8. Mixed and ready to start fermenting. The texture should be like thin porridge.
9. Cover with a polythene bag to prevent the surface drying out. Put in a warm place (not more than 30°C)
10. After 12 hours or so, it might look like this. It has begun to bubble a little, but is not very active yet. Give it a few more hours in a warm place.
11. A close-up of an active starter after refreshment. The bubbles are yeast activity and will subside gradually to leave a flat surface, often covered with a thin layer of grey liquid. This is normal.
B. Making a wheat Production Sourdough [PS] or ‘Production Leaven’
80 g Sourdough Starter (e.g. rye starter from above) *
200 g Wholemeal wheat flour
100 g Water (at about 35°C)
380 g Total
* That should leave about 20 grams of pure rye starter. Keep these 20 grams in the fridge until you want to make more rye bread or refresh it now to be sure of having enough in the fridge when you next need it.
Mix everything together into a soft dough.

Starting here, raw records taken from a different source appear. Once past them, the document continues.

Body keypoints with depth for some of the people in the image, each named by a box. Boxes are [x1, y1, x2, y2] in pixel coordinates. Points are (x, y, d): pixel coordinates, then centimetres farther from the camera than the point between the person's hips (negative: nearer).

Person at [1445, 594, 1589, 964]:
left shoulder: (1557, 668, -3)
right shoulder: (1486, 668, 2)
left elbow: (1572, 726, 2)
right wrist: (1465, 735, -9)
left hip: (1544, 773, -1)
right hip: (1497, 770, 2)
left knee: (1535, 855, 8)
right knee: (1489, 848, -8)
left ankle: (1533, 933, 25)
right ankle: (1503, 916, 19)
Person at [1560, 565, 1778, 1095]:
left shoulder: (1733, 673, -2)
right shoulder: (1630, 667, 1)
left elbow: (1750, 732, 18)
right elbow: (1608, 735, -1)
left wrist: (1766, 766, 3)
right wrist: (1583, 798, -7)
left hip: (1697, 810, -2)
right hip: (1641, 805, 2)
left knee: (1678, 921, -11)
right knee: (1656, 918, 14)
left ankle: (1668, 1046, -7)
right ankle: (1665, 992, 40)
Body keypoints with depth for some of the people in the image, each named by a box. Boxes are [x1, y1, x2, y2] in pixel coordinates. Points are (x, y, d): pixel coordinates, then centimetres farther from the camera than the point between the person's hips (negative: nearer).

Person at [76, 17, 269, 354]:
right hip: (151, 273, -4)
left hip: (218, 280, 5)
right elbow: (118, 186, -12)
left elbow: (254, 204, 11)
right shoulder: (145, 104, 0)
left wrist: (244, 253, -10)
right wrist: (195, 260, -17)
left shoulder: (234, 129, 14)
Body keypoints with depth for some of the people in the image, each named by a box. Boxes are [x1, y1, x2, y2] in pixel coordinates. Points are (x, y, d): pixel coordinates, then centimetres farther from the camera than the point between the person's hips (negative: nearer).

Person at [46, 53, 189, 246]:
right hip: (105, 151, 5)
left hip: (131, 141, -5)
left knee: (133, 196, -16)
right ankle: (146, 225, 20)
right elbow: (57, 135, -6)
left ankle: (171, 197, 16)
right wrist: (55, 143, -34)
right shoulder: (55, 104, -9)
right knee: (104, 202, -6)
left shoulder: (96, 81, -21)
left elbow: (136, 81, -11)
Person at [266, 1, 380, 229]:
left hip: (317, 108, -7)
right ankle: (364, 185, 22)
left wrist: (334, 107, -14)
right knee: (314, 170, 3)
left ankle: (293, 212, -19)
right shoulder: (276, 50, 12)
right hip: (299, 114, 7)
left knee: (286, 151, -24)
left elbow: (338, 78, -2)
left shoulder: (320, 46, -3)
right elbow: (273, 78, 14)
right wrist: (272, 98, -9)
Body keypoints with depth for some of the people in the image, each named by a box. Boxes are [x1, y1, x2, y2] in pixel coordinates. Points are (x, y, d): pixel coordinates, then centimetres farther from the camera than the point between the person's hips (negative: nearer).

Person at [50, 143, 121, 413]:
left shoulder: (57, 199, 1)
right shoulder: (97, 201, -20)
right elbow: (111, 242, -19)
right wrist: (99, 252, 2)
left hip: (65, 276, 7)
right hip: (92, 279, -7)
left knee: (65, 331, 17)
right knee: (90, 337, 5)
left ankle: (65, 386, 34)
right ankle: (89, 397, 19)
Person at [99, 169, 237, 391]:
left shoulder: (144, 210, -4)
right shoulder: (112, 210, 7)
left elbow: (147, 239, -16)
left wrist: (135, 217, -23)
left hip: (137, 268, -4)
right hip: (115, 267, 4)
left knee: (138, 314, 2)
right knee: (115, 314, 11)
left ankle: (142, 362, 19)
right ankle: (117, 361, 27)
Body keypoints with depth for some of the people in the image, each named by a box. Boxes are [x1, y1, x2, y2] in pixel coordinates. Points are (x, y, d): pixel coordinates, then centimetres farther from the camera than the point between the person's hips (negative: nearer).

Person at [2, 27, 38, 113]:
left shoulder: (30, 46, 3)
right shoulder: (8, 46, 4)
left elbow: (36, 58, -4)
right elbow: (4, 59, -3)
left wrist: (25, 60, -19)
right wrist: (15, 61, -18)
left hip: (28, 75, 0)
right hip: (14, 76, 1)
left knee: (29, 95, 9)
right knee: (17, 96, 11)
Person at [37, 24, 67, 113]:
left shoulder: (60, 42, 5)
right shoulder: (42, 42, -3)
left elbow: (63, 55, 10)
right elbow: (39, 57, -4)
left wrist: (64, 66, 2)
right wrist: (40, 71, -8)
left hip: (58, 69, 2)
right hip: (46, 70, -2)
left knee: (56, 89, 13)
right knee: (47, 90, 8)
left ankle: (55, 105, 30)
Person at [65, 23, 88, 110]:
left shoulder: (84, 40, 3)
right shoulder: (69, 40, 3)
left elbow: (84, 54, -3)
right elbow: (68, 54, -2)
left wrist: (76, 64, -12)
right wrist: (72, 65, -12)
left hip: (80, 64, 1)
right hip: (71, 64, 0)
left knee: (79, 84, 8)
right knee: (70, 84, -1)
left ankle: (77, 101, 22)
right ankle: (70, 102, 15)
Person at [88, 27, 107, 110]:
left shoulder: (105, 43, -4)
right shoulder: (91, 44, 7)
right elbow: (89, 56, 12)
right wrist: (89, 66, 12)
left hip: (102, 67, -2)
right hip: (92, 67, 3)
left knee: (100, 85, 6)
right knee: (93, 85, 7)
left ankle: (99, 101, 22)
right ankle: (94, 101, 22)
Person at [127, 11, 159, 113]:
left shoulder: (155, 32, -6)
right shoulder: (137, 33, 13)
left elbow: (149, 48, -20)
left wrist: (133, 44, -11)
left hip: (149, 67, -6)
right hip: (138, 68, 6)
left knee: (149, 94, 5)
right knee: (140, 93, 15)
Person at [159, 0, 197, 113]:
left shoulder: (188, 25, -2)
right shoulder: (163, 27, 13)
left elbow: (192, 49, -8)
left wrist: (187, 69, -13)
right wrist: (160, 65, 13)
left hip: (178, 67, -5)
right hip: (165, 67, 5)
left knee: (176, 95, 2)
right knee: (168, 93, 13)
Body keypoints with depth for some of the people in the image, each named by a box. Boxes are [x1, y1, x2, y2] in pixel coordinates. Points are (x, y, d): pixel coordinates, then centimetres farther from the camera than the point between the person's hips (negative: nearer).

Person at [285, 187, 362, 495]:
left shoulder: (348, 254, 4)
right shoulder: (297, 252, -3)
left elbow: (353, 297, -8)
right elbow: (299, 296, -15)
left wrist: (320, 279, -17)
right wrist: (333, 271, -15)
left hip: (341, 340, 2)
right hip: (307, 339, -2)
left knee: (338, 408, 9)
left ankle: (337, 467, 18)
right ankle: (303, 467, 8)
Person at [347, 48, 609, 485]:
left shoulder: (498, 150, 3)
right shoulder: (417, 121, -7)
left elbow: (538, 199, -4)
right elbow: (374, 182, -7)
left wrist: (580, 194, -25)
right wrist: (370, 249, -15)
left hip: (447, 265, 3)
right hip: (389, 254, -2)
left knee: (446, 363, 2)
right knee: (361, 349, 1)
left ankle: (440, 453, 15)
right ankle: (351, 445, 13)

Cover and leave in a warm place for 4 hours or until it has roughly doubled in volume. Then use this Production Sourdough to make your final dough.
C. Wheat Bread Dough
300 g Refreshed Production Sourdough**
400 g Wheat flour (wholemeal, white or a mixture)
8 g Sea Salt
300 g Water (at about 30°C)
1008 g Total
** You will be left with about 80 g of Production Sourdough which is a hybrid of wheat and rye. Keep this in the fridge in a separate tub until you next refresh it to make bread, or add it into the remains of your rye starter, but remember that this will no longer be pure rye.
Make a dough with all the ingredients except the refreshed PS. Knead until the gluten is showing good signs of development. Then add the refreshed PS and continue kneading for a few more minutes. At the end of kneading the dough should be soft and stretchy and coming away from your hands, but it should not be so firm that it doesn’t stick to the worktop if left for a few seconds.
Dust a proving basket with brown rice flour (or wholemeal wheat flour). Form your dough piece into a rough round and, keeping the tucks uppermost, dip the dough in a bowl (or puddle) of the same flour so that at least the bottom half of the dough is covered in flour. Place it in your floured basket and flick a little more flour on any surfaces that might get stuck to the basket. Cover loosely with a polythene bag and leave to prove in a draught-free place for 3-4 hours.
When you tip the proved dough out of its basket on to a baking tray or peel (a baker’s flat shovel for sliding loaves into the oven), mark it with whatever cuts take your fancy. Bake in a fairly hot oven to develop a really good crust.
Alternatively, mould the dough piece up tightly and put it in a baking tin (or two small ones), aiming to fill the tin(s) about half full. Cover and prove until the dough is nearing the top of the tin or is beginning to feel a little fragile when gently pressed with a flat finger.
Bake in an oven that is pre-heated to 230°C (or as hot as the controls indicate) for ten minutes, then lower the temperature to 210°C and continue to bake for about 30 minutes. The loaf should have a firm deep crust which cannot easily be depressed. This will gradually soften as the loaf cools and the moisture in the internal crumb migrates to the surface.
This recipe appears (with minor differences) as Cromarty Cob on pp 198-200 of Bread Matters.